------ Data extract ------
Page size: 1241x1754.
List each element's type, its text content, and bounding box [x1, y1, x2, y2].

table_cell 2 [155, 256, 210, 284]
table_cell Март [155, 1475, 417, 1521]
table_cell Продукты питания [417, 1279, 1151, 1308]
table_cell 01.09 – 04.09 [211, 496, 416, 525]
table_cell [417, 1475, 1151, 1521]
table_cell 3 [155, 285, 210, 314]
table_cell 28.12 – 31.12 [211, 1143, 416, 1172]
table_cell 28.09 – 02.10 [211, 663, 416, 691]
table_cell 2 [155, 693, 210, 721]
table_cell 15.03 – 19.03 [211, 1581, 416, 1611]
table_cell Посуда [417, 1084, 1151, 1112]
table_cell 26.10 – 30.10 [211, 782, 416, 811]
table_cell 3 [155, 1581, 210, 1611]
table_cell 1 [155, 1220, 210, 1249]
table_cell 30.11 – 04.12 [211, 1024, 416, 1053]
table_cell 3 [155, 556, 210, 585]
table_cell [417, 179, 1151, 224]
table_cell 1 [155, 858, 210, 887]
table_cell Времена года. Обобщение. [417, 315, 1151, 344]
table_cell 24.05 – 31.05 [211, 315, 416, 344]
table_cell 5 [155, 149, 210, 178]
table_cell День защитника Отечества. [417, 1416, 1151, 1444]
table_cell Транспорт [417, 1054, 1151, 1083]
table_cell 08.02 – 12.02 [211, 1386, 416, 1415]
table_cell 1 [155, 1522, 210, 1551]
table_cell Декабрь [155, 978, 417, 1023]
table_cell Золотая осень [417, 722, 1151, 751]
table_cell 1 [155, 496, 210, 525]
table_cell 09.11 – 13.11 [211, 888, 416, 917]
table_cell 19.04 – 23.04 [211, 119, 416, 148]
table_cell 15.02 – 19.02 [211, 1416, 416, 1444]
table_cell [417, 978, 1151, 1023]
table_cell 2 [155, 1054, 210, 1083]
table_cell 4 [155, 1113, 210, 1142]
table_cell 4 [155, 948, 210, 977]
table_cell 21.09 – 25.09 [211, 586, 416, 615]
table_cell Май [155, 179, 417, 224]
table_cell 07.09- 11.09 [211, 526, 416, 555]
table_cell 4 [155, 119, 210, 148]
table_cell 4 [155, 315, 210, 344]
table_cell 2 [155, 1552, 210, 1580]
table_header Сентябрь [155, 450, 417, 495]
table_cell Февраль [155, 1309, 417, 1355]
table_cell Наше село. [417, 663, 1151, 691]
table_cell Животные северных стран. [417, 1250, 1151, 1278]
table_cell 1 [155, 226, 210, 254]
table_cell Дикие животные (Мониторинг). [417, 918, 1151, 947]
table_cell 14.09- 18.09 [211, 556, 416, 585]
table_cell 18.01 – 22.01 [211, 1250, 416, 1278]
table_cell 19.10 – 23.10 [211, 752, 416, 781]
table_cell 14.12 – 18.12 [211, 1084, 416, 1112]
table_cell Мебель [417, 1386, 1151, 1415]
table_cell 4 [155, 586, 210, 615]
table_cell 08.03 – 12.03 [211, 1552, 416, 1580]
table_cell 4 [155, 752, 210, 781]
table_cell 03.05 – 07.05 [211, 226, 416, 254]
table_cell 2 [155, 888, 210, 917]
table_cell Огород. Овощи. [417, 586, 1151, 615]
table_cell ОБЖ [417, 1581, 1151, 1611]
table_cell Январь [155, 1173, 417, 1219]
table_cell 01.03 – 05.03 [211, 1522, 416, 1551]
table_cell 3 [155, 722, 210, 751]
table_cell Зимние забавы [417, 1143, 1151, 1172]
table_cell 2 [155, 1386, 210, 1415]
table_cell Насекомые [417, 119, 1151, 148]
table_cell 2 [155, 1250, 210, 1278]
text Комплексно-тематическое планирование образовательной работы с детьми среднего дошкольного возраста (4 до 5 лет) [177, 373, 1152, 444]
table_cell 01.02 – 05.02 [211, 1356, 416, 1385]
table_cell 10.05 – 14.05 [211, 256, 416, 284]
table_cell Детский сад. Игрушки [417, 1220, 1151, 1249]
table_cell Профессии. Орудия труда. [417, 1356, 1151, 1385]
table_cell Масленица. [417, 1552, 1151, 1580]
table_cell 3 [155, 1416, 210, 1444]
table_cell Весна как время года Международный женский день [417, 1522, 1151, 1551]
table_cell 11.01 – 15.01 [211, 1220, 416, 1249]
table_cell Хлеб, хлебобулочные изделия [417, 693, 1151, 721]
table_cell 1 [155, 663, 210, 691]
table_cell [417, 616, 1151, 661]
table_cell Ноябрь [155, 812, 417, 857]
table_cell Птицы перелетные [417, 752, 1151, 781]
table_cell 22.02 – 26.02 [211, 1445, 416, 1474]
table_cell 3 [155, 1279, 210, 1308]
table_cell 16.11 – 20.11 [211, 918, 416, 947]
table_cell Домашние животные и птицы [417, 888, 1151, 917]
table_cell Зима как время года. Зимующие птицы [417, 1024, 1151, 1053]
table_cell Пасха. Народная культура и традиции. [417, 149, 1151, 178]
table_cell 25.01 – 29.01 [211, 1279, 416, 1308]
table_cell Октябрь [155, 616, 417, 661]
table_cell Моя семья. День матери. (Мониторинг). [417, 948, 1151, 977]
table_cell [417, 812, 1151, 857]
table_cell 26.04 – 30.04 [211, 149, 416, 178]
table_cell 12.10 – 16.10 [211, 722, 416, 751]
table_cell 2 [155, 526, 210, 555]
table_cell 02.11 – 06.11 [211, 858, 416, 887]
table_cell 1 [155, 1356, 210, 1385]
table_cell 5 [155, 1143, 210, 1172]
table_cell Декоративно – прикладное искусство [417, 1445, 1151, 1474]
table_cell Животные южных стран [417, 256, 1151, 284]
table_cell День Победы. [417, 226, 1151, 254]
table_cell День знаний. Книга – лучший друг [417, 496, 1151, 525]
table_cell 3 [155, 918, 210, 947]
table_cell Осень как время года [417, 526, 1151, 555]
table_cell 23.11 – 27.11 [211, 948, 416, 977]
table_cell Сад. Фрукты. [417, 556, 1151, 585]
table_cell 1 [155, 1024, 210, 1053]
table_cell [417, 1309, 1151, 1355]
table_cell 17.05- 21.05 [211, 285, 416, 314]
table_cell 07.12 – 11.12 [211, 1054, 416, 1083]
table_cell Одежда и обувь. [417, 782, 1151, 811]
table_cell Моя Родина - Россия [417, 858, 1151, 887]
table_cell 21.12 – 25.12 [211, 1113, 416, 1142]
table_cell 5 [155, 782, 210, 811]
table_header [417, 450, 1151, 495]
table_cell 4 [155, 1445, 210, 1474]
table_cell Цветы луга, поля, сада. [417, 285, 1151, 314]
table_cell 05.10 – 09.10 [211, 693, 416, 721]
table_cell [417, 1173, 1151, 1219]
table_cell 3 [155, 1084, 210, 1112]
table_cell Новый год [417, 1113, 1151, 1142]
------
Take the entries and print them exactly. Keep every line.

Page size: 1241x1754.
List each element's type, its text content, and bounding box [x1, y1, x2, y2].

table_cell 2 [155, 256, 210, 284]
table_cell Март [155, 1475, 417, 1521]
table_cell Продукты питания [417, 1279, 1151, 1308]
table_cell 01.09 – 04.09 [211, 496, 416, 525]
table_cell [417, 1475, 1151, 1521]
table_cell 3 [155, 285, 210, 314]
table_cell 28.12 – 31.12 [211, 1143, 416, 1172]
table_cell 28.09 – 02.10 [211, 663, 416, 691]
table_cell 2 [155, 693, 210, 721]
table_cell 15.03 – 19.03 [211, 1581, 416, 1611]
table_cell Посуда [417, 1084, 1151, 1112]
table_cell 26.10 – 30.10 [211, 782, 416, 811]
table_cell 3 [155, 1581, 210, 1611]
table_cell 1 [155, 1220, 210, 1249]
table_cell 30.11 – 04.12 [211, 1024, 416, 1053]
table_cell 3 [155, 556, 210, 585]
table_cell [417, 179, 1151, 224]
table_cell 1 [155, 858, 210, 887]
table_cell Времена года. Обобщение. [417, 315, 1151, 344]
table_cell 24.05 – 31.05 [211, 315, 416, 344]
table_cell 5 [155, 149, 210, 178]
table_cell День защитника Отечества. [417, 1416, 1151, 1444]
table_cell Транспорт [417, 1054, 1151, 1083]
table_cell 08.02 – 12.02 [211, 1386, 416, 1415]
table_cell 1 [155, 1522, 210, 1551]
table_cell Декабрь [155, 978, 417, 1023]
table_cell Золотая осень [417, 722, 1151, 751]
table_cell 1 [155, 496, 210, 525]
table_cell 09.11 – 13.11 [211, 888, 416, 917]
table_cell 19.04 – 23.04 [211, 119, 416, 148]
table_cell 15.02 – 19.02 [211, 1416, 416, 1444]
table_cell [417, 978, 1151, 1023]
table_cell 2 [155, 1054, 210, 1083]
table_cell 4 [155, 1113, 210, 1142]
table_cell 4 [155, 948, 210, 977]
table_cell 21.09 – 25.09 [211, 586, 416, 615]
table_cell Май [155, 179, 417, 224]
table_cell 07.09- 11.09 [211, 526, 416, 555]
table_cell 4 [155, 119, 210, 148]
table_cell 4 [155, 315, 210, 344]
table_cell 2 [155, 1552, 210, 1580]
table_header Сентябрь [155, 450, 417, 495]
table_cell Февраль [155, 1309, 417, 1355]
table_cell Наше село. [417, 663, 1151, 691]
table_cell Животные северных стран. [417, 1250, 1151, 1278]
table_cell 1 [155, 226, 210, 254]
table_cell Дикие животные (Мониторинг). [417, 918, 1151, 947]
table_cell 14.09- 18.09 [211, 556, 416, 585]
table_cell 18.01 – 22.01 [211, 1250, 416, 1278]
table_cell 19.10 – 23.10 [211, 752, 416, 781]
table_cell 14.12 – 18.12 [211, 1084, 416, 1112]
table_cell Мебель [417, 1386, 1151, 1415]
table_cell 4 [155, 586, 210, 615]
table_cell 08.03 – 12.03 [211, 1552, 416, 1580]
table_cell 4 [155, 752, 210, 781]
table_cell 03.05 – 07.05 [211, 226, 416, 254]
table_cell 2 [155, 888, 210, 917]
table_cell Огород. Овощи. [417, 586, 1151, 615]
table_cell ОБЖ [417, 1581, 1151, 1611]
table_cell Январь [155, 1173, 417, 1219]
table_cell 01.03 – 05.03 [211, 1522, 416, 1551]
table_cell 3 [155, 722, 210, 751]
table_cell Зимние забавы [417, 1143, 1151, 1172]
table_cell 2 [155, 1386, 210, 1415]
table_cell Насекомые [417, 119, 1151, 148]
table_cell 2 [155, 1250, 210, 1278]
text Комплексно-тематическое планирование образовательной работы с детьми среднего дошкольного возраста (4 до 5 лет) [177, 373, 1152, 444]
table_cell 01.02 – 05.02 [211, 1356, 416, 1385]
table_cell 10.05 – 14.05 [211, 256, 416, 284]
table_cell Детский сад. Игрушки [417, 1220, 1151, 1249]
table_cell Профессии. Орудия труда. [417, 1356, 1151, 1385]
table_cell Масленица. [417, 1552, 1151, 1580]
table_cell 3 [155, 1416, 210, 1444]
table_cell Весна как время года Международный женский день [417, 1522, 1151, 1551]
table_cell 11.01 – 15.01 [211, 1220, 416, 1249]
table_cell Хлеб, хлебобулочные изделия [417, 693, 1151, 721]
table_cell 1 [155, 663, 210, 691]
table_cell [417, 616, 1151, 661]
table_cell Ноябрь [155, 812, 417, 857]
table_cell Птицы перелетные [417, 752, 1151, 781]
table_cell 22.02 – 26.02 [211, 1445, 416, 1474]
table_cell 3 [155, 1279, 210, 1308]
table_cell 16.11 – 20.11 [211, 918, 416, 947]
table_cell Домашние животные и птицы [417, 888, 1151, 917]
table_cell Зима как время года. Зимующие птицы [417, 1024, 1151, 1053]
table_cell Пасха. Народная культура и традиции. [417, 149, 1151, 178]
table_cell 25.01 – 29.01 [211, 1279, 416, 1308]
table_cell Октябрь [155, 616, 417, 661]
table_cell Моя семья. День матери. (Мониторинг). [417, 948, 1151, 977]
table_cell [417, 812, 1151, 857]
table_cell 26.04 – 30.04 [211, 149, 416, 178]
table_cell 12.10 – 16.10 [211, 722, 416, 751]
table_cell 2 [155, 526, 210, 555]
table_cell 02.11 – 06.11 [211, 858, 416, 887]
table_cell 1 [155, 1356, 210, 1385]
table_cell 5 [155, 1143, 210, 1172]
table_cell Декоративно – прикладное искусство [417, 1445, 1151, 1474]
table_cell Животные южных стран [417, 256, 1151, 284]
table_cell День Победы. [417, 226, 1151, 254]
table_cell День знаний. Книга – лучший друг [417, 496, 1151, 525]
table_cell 3 [155, 918, 210, 947]
table_cell Осень как время года [417, 526, 1151, 555]
table_cell 23.11 – 27.11 [211, 948, 416, 977]
table_cell Сад. Фрукты. [417, 556, 1151, 585]
table_cell 1 [155, 1024, 210, 1053]
table_cell [417, 1309, 1151, 1355]
table_cell 17.05- 21.05 [211, 285, 416, 314]
table_cell 07.12 – 11.12 [211, 1054, 416, 1083]
table_cell Одежда и обувь. [417, 782, 1151, 811]
table_cell Моя Родина - Россия [417, 858, 1151, 887]
table_cell 21.12 – 25.12 [211, 1113, 416, 1142]
table_cell 5 [155, 782, 210, 811]
table_header [417, 450, 1151, 495]
table_cell 4 [155, 1445, 210, 1474]
table_cell Цветы луга, поля, сада. [417, 285, 1151, 314]
table_cell 05.10 – 09.10 [211, 693, 416, 721]
table_cell [417, 1173, 1151, 1219]
table_cell 3 [155, 1084, 210, 1112]
table_cell Новый год [417, 1113, 1151, 1142]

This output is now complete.